14. The apparatus of claim 13, wherein the repairment status of the corresponding virtual machines comprise identifications of irreparable virtual machines.
15. The apparatus of claim 13, wherein the VM summary of the VM information of the third subset of the plurality of VM status reports comprises:
resources occupied by properly operating virtual machines of the plurality of hypervisors; and
identifications of the properly operating virtual machines of the plurality of hypervisors.
16. The apparatus of claim 15, wherein the processing device and the memory are further to:
disabling one or more hypervisors in the plurality of hypervisors based on the resources occupied by the properly operating virtual machines; or
creating one or more hypervisors in the plurality of hypervisors based on the resources occupied by the properly operating virtual machines.
17. The apparatus of claim 11, wherein the processing device and the memory are to group the second subset of the plurality of status reports corresponding to improper operations and executing respective repair applications in corresponding hypervisors associated with the second subset of the plurality of status reports by:
determining one or more hypervisors having executed respective repair applications to be irreparable; and
removing the one or more irreparable hypervisors from the plurality of hypervisors.
18. A non-transitory computer-readable storage medium having instructions stored thereon that, when executed by a processing device for verifying operational status of a plurality of hypervisors, cause the processing device to:
execute respective diagnostic applications in the plurality of hypervisors;
collect, from the plurality of hypervisors, a plurality of status reports for the plurality of hypervisors, wherein each of the plurality of status reports indicates whether a corresponding hypervisor is operating properly;
group a first subset of the plurality of status reports corresponding to proper operations and collecting hypervisor information of the first subset of the plurality of status reports;
group a second subset of the plurality of status reports corresponding to improper operations and executing respective repair applications in corresponding hypervisors associated with the second subset of the plurality of status reports; and
generate a report summarizing the hypervisor information of the first subset of the plurality of status reports and repairment status of the corresponding hypervisors associated with the second subset of the plurality of status reports.
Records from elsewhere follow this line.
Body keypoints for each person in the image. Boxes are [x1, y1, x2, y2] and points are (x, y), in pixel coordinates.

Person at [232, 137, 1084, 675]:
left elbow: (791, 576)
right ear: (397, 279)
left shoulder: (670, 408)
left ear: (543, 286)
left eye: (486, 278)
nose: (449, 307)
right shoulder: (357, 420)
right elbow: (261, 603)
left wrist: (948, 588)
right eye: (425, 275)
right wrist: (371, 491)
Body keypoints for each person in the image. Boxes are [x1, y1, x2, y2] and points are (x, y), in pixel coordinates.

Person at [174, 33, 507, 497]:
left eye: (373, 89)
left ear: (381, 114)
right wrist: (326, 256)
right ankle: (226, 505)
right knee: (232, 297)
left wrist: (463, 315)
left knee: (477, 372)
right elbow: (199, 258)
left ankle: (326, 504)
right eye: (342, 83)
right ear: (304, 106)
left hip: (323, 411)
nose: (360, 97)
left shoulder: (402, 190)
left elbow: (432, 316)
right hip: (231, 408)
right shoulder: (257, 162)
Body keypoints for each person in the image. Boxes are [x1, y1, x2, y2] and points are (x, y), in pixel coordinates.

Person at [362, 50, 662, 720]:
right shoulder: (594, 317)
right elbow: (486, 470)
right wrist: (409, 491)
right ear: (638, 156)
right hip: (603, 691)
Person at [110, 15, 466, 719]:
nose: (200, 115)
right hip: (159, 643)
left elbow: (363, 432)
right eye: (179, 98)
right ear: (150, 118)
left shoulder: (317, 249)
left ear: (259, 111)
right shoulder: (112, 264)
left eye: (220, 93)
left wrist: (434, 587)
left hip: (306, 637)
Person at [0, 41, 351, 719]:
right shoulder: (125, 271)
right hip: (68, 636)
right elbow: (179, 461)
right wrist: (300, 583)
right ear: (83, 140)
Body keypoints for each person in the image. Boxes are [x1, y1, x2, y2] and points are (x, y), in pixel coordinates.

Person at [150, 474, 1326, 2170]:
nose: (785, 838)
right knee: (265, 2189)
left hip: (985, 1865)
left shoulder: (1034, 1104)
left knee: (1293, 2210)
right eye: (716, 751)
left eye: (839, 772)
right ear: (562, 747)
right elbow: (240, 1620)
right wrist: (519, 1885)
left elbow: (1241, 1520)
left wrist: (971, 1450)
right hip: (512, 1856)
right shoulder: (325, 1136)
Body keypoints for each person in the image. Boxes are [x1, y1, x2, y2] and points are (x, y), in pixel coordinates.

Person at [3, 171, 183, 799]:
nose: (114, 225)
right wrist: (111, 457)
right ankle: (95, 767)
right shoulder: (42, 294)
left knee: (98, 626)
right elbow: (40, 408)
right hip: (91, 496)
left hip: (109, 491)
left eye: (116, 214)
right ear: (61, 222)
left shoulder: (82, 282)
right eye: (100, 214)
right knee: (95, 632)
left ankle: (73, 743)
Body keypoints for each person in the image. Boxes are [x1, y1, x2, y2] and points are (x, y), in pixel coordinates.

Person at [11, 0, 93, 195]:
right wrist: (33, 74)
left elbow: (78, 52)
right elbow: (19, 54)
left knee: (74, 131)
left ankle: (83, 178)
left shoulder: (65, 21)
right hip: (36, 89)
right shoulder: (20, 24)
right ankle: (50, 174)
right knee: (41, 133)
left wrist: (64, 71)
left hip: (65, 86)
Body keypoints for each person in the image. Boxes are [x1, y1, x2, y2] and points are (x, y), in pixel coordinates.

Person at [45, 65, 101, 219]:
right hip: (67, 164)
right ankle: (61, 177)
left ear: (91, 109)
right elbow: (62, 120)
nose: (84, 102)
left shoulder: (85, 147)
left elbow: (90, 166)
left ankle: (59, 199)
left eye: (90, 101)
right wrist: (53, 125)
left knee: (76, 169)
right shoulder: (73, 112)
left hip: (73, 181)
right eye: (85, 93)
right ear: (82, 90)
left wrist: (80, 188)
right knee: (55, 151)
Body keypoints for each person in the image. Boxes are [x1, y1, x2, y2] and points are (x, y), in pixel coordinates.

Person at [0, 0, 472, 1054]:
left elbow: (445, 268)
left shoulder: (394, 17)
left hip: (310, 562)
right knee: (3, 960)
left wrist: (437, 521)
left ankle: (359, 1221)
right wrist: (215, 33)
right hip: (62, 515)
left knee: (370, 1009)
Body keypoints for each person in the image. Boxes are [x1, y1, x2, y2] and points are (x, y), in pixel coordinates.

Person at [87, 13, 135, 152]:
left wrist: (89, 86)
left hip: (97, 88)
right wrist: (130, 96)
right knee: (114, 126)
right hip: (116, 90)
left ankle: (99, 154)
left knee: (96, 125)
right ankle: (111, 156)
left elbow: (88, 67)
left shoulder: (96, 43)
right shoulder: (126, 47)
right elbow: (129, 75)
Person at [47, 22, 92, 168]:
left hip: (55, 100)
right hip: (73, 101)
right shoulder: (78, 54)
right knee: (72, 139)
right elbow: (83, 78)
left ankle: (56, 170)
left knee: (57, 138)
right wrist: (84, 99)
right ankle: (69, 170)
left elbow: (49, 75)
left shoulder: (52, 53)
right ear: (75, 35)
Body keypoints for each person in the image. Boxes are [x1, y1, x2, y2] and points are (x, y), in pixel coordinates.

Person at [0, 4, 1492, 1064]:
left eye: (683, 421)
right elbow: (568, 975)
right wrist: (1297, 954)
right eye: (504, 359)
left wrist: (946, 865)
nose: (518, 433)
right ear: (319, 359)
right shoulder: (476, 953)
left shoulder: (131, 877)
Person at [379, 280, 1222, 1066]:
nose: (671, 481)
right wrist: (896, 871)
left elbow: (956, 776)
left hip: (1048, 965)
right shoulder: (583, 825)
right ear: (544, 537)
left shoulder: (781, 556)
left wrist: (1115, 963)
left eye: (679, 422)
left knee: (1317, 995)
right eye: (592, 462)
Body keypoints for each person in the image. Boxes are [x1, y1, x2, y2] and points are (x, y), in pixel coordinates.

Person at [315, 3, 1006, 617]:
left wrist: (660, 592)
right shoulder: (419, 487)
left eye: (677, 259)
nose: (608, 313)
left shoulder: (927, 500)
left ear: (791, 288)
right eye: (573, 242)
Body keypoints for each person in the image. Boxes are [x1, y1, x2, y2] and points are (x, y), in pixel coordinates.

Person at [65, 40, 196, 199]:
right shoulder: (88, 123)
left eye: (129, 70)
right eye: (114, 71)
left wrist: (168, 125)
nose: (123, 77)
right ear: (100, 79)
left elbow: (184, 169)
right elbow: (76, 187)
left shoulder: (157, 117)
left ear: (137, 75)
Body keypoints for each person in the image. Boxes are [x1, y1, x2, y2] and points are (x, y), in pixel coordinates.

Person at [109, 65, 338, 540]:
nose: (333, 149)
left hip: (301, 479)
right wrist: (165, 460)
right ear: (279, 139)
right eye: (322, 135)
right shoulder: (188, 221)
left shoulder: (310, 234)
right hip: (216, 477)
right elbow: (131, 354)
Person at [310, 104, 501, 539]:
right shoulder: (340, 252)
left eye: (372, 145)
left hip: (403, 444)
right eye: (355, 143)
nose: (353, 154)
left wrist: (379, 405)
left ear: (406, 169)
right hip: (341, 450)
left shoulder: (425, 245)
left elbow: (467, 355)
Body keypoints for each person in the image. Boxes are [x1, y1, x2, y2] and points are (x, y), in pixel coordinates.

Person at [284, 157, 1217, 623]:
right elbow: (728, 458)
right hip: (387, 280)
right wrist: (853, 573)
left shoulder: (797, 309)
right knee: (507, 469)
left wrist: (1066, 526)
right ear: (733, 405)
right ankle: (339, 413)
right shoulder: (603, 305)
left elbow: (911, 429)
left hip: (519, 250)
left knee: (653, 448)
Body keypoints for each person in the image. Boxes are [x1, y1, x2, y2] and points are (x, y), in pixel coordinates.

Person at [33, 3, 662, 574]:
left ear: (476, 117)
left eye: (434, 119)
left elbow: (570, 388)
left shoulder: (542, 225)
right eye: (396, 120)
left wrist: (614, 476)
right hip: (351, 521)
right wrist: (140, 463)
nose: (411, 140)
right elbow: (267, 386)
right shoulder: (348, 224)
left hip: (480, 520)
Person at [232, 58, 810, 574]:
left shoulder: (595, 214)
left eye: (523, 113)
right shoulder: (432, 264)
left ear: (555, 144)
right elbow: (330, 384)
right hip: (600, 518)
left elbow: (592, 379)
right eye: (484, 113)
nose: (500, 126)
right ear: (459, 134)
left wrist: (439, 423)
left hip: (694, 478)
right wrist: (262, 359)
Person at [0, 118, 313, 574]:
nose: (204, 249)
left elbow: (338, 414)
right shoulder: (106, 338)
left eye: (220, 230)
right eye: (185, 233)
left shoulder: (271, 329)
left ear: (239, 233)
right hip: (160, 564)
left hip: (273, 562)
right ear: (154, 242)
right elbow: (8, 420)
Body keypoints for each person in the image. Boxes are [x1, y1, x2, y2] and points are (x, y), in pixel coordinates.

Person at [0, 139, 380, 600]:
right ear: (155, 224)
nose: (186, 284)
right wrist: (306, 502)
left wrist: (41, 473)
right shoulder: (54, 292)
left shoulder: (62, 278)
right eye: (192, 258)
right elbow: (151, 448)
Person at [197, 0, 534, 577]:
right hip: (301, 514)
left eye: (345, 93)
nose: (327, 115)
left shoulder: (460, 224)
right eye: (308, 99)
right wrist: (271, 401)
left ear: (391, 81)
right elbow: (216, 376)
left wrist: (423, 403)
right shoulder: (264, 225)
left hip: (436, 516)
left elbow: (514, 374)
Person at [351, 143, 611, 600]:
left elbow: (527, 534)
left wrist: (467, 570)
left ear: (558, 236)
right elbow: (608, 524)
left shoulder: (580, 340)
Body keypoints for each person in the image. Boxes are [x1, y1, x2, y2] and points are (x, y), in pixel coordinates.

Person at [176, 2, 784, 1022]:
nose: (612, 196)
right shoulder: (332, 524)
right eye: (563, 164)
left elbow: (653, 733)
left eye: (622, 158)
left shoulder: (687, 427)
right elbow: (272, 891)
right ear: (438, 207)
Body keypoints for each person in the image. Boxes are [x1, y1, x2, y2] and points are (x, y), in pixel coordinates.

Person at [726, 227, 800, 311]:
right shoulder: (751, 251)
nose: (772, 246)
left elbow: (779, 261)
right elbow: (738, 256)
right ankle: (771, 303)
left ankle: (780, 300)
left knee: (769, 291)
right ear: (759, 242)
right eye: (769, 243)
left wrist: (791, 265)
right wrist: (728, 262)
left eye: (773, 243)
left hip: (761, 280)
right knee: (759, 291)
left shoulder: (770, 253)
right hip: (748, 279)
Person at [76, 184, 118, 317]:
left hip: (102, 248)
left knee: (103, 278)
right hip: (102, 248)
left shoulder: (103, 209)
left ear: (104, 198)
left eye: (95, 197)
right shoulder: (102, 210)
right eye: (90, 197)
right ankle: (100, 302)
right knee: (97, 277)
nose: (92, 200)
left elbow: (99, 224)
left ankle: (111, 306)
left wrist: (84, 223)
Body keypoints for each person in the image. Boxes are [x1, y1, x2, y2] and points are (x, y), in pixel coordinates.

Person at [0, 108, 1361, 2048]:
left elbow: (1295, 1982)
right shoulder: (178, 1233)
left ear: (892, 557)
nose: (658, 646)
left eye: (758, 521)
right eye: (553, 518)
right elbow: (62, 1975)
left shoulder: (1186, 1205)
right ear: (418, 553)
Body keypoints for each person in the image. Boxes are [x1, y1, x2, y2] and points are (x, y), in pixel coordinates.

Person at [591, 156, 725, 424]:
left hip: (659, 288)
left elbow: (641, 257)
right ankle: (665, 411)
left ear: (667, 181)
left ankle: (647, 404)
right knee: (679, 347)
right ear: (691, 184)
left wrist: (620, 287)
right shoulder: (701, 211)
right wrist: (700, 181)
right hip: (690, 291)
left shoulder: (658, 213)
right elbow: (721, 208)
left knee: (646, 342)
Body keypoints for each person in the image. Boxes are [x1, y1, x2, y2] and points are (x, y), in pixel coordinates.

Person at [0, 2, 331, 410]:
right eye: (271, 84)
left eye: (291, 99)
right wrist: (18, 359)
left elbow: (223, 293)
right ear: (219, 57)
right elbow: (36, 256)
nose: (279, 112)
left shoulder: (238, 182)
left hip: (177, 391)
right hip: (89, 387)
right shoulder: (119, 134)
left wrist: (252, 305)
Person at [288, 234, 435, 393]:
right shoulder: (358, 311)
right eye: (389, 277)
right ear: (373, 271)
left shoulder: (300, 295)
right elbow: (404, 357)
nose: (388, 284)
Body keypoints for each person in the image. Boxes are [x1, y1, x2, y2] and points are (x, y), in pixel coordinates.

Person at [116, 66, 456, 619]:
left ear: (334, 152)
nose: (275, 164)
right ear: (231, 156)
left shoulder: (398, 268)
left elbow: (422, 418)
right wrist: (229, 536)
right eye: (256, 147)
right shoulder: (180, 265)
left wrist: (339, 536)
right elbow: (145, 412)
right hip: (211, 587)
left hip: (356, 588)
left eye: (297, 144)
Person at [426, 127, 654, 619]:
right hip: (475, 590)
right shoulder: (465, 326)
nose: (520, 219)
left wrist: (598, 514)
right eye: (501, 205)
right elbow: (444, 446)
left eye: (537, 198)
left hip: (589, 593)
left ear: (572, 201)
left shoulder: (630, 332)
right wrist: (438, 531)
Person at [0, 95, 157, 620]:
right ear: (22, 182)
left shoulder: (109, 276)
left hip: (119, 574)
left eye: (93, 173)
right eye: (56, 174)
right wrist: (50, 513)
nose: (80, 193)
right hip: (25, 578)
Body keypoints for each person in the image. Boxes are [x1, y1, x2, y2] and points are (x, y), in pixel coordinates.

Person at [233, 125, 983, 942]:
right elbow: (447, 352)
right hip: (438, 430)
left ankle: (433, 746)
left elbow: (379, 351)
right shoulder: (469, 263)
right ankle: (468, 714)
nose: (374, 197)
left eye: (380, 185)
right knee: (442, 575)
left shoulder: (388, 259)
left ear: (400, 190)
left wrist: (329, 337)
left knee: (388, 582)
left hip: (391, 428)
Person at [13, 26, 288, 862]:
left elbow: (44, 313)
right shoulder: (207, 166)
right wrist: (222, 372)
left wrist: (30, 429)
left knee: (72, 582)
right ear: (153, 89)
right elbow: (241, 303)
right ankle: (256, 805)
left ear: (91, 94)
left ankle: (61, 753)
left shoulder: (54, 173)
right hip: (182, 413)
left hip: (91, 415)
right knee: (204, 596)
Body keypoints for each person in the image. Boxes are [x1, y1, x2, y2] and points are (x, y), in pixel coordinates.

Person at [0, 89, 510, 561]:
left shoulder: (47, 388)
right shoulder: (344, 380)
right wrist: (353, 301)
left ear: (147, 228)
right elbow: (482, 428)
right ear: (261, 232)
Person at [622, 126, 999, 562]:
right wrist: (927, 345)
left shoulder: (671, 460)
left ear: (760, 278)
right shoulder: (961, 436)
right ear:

19. The non-transitory computer-readable storage medium of claim 18, wherein to execute the respective diagnostic applications in the plurality of hypervisors is to perform at least one of:
periodically executing the respective diagnostic applications in the plurality of hypervisors at a time interval; or
executing, in response to a trigger condition being satisfied, the respective diagnostic applications in the plurality of hypervisors, wherein the trigger condition comprises detecting that a virtual machine of the plurality of hypervisors has hung.
20. The non-transitory computer-readable storage medium of claim 19, wherein to group the first subset of the plurality of status reports corresponding to proper operations and collecting hypervisor information of the first subset of the plurality of status reports is to:
place an indicator in each hypervisor corresponding to the first subset of the plurality of status reports of proper operations; and
print, with the indicator for each hypervisor in the generated report, the collected hypervisor information of the first subset of the plurality of status reports.